Hacker News new | ask | show | jobs
by Twinklebear 2254 days ago
SIMD is used a ton in rendering applications and starting to see more use in games too (through ISPC for example).

I'd add to the list:

- Embree: https://www.embree.org/ Open source high-performance ray tracing kernels for CPUs using SIMD.

- OpenVKL: https://www.openvkl.org/ Similar to Embree (high-performance ray tracing kernels), but for volume traversal and sampling.

- ISPC: https://ispc.github.io/ an open source compiler for a SPMD language which compiles it to efficient SIMD code

- OSPRay: http://www.ospray.org/ A large project using SIMD throughout (via ISPC) for real time ray tracing for scientific visualization and physically based rendering.

- Open Image Denoise: https://openimagedenoise.github.io/ An open-source image denoiser using SIMD (via ISPC) for some image processing and denoising.

- (my own project) ChameleonRT: https://github.com/Twinklebear/ChameleonRT has an Embree + ISPC backend, using Embree for SIMD ray traversal and ISPC for vectorizing the rest of the path tracer (shading, texture sampling).

→ Given information
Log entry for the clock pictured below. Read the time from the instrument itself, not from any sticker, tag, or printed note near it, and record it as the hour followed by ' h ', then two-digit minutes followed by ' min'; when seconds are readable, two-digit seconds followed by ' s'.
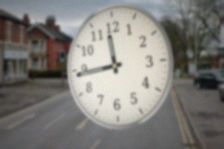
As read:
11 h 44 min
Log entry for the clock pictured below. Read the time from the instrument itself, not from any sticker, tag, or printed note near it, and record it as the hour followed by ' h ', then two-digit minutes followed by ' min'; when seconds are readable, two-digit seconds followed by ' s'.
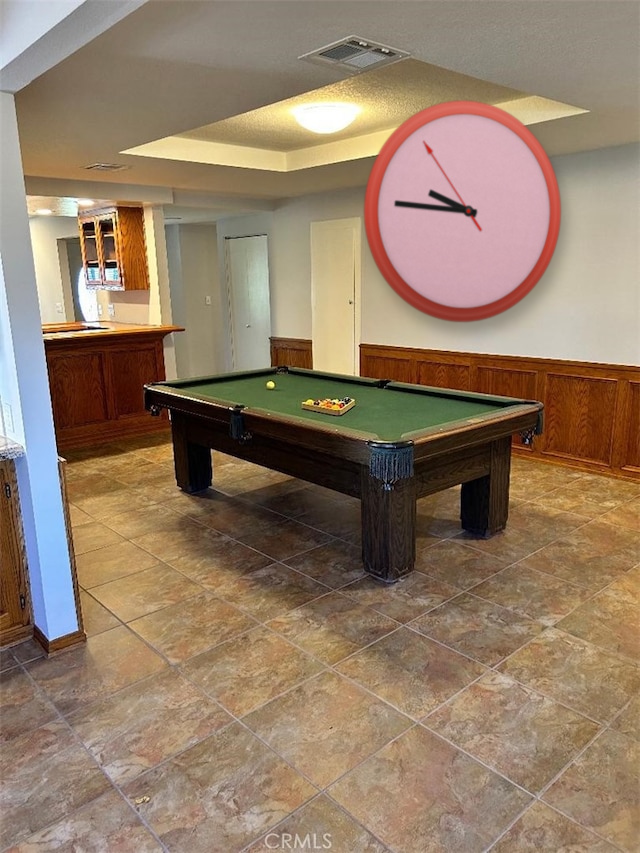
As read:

→ Your instructions
Copy the part of the forum comment on SIMD libraries verbatim, from "- OSPRay: http://www.ospray.org/" to "(shading, texture sampling).".

→ Result below
- OSPRay: http://www.ospray.org/ A large project using SIMD throughout (via ISPC) for real time ray tracing for scientific visualization and physically based rendering.

- Open Image Denoise: https://openimagedenoise.github.io/ An open-source image denoiser using SIMD (via ISPC) for some image processing and denoising.

- (my own project) ChameleonRT: https://github.com/Twinklebear/ChameleonRT has an Embree + ISPC backend, using Embree for SIMD ray traversal and ISPC for vectorizing the rest of the path tracer (shading, texture sampling).